• **TASK DATA**:
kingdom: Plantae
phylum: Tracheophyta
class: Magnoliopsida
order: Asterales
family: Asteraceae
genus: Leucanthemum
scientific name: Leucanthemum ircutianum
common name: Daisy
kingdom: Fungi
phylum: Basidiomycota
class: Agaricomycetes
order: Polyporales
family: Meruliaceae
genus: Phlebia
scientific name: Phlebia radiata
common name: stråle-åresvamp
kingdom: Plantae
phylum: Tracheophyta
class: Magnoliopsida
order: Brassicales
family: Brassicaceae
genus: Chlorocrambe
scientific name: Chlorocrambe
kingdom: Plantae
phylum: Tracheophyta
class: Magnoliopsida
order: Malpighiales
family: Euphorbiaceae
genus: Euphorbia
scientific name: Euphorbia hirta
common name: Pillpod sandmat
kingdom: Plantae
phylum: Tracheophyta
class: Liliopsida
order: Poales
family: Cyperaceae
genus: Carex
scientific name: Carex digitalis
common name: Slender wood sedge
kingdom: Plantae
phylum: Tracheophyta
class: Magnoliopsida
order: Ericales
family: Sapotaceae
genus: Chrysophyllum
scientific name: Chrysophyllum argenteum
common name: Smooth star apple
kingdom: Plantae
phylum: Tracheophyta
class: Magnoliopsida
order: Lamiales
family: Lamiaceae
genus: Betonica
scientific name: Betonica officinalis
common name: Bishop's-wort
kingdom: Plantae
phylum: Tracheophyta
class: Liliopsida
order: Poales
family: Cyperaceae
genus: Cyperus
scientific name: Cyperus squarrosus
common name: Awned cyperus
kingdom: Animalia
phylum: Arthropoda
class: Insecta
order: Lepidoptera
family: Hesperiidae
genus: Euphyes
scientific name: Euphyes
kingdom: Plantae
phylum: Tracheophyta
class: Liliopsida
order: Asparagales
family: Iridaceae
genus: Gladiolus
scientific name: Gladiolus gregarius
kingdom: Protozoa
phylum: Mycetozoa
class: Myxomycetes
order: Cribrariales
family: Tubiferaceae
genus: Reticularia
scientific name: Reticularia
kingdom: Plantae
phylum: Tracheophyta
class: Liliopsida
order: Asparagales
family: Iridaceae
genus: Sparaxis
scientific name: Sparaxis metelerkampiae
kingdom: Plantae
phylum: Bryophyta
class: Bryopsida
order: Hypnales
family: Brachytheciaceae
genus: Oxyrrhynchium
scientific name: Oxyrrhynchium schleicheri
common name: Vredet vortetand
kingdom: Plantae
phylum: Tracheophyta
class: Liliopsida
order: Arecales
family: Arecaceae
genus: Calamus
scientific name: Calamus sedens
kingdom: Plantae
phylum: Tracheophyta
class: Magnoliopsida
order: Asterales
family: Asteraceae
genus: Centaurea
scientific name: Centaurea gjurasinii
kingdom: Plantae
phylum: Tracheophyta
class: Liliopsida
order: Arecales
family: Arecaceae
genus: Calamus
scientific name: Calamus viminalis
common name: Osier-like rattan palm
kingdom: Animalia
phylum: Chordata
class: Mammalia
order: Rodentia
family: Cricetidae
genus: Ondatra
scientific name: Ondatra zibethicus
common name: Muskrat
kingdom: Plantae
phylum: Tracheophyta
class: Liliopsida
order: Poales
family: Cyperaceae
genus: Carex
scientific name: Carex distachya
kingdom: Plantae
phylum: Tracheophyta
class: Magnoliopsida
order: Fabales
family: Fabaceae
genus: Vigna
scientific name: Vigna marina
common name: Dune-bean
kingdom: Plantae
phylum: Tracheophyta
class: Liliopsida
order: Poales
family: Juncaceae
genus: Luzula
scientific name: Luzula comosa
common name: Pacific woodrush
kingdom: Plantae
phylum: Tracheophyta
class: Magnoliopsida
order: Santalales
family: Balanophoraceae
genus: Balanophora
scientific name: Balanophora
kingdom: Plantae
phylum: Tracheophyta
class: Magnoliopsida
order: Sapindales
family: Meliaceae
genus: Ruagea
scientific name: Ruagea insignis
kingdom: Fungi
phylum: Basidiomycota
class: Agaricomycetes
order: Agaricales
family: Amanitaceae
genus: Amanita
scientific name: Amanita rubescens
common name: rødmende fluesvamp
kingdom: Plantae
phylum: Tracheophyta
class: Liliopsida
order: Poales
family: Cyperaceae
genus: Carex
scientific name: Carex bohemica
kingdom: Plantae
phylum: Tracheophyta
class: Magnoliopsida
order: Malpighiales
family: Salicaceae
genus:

• **AIM**:
Retype all of the lines above without any changes.

• **RESPONSE FOR THIS EXERCISE**:
kingdom: Plantae
phylum: Tracheophyta
class: Magnoliopsida
order: Asterales
family: Asteraceae
genus: Leucanthemum
scientific name: Leucanthemum ircutianum
common name: Daisy
kingdom: Fungi
phylum: Basidiomycota
class: Agaricomycetes
order: Polyporales
family: Meruliaceae
genus: Phlebia
scientific name: Phlebia radiata
common name: stråle-åresvamp
kingdom: Plantae
phylum: Tracheophyta
class: Magnoliopsida
order: Brassicales
family: Brassicaceae
genus: Chlorocrambe
scientific name: Chlorocrambe
kingdom: Plantae
phylum: Tracheophyta
class: Magnoliopsida
order: Malpighiales
family: Euphorbiaceae
genus: Euphorbia
scientific name: Euphorbia hirta
common name: Pillpod sandmat
kingdom: Plantae
phylum: Tracheophyta
class: Liliopsida
order: Poales
family: Cyperaceae
genus: Carex
scientific name: Carex digitalis
common name: Slender wood sedge
kingdom: Plantae
phylum: Tracheophyta
class: Magnoliopsida
order: Ericales
family: Sapotaceae
genus: Chrysophyllum
scientific name: Chrysophyllum argenteum
common name: Smooth star apple
kingdom: Plantae
phylum: Tracheophyta
class: Magnoliopsida
order: Lamiales
family: Lamiaceae
genus: Betonica
scientific name: Betonica officinalis
common name: Bishop's-wort
kingdom: Plantae
phylum: Tracheophyta
class: Liliopsida
order: Poales
family: Cyperaceae
genus: Cyperus
scientific name: Cyperus squarrosus
common name: Awned cyperus
kingdom: Animalia
phylum: Arthropoda
class: Insecta
order: Lepidoptera
family: Hesperiidae
genus: Euphyes
scientific name: Euphyes
kingdom: Plantae
phylum: Tracheophyta
class: Liliopsida
order: Asparagales
family: Iridaceae
genus: Gladiolus
scientific name: Gladiolus gregarius
kingdom: Protozoa
phylum: Mycetozoa
class: Myxomycetes
order: Cribrariales
family: Tubiferaceae
genus: Reticularia
scientific name: Reticularia
kingdom: Plantae
phylum: Tracheophyta
class: Liliopsida
order: Asparagales
family: Iridaceae
genus: Sparaxis
scientific name: Sparaxis metelerkampiae
kingdom: Plantae
phylum: Bryophyta
class: Bryopsida
order: Hypnales
family: Brachytheciaceae
genus: Oxyrrhynchium
scientific name: Oxyrrhynchium schleicheri
common name: Vredet vortetand
kingdom: Plantae
phylum: Tracheophyta
class: Liliopsida
order: Arecales
family: Arecaceae
genus: Calamus
scientific name: Calamus sedens
kingdom: Plantae
phylum: Tracheophyta
class: Magnoliopsida
order: Asterales
family: Asteraceae
genus: Centaurea
scientific name: Centaurea gjurasinii
kingdom: Plantae
phylum: Tracheophyta
class: Liliopsida
order: Arecales
family: Arecaceae
genus: Calamus
scientific name: Calamus viminalis
common name: Osier-like rattan palm
kingdom: Animalia
phylum: Chordata
class: Mammalia
order: Rodentia
family: Cricetidae
genus: Ondatra
scientific name: Ondatra zibethicus
common name: Muskrat
kingdom: Plantae
phylum: Tracheophyta
class: Liliopsida
order: Poales
family: Cyperaceae
genus: Carex
scientific name: Carex distachya
kingdom: Plantae
phylum: Tracheophyta
class: Magnoliopsida
order: Fabales
family: Fabaceae
genus: Vigna
scientific name: Vigna marina
common name: Dune-bean
kingdom: Plantae
phylum: Tracheophyta
class: Liliopsida
order: Poales
family: Juncaceae
genus: Luzula
scientific name: Luzula comosa
common name: Pacific woodrush
kingdom: Plantae
phylum: Tracheophyta
class: Magnoliopsida
order: Santalales
family: Balanophoraceae
genus: Balanophora
scientific name: Balanophora
kingdom: Plantae
phylum: Tracheophyta
class: Magnoliopsida
order: Sapindales
family: Meliaceae
genus: Ruagea
scientific name: Ruagea insignis
kingdom: Fungi
phylum: Basidiomycota
class: Agaricomycetes
order: Agaricales
family: Amanitaceae
genus: Amanita
scientific name: Amanita rubescens
common name: rødmende fluesvamp
kingdom: Plantae
phylum: Tracheophyta
class: Liliopsida
order: Poales
family: Cyperaceae
genus: Carex
scientific name: Carex bohemica
kingdom: Plantae
phylum: Tracheophyta
class: Magnoliopsida
order: Malpighiales
family: Salicaceae
genus:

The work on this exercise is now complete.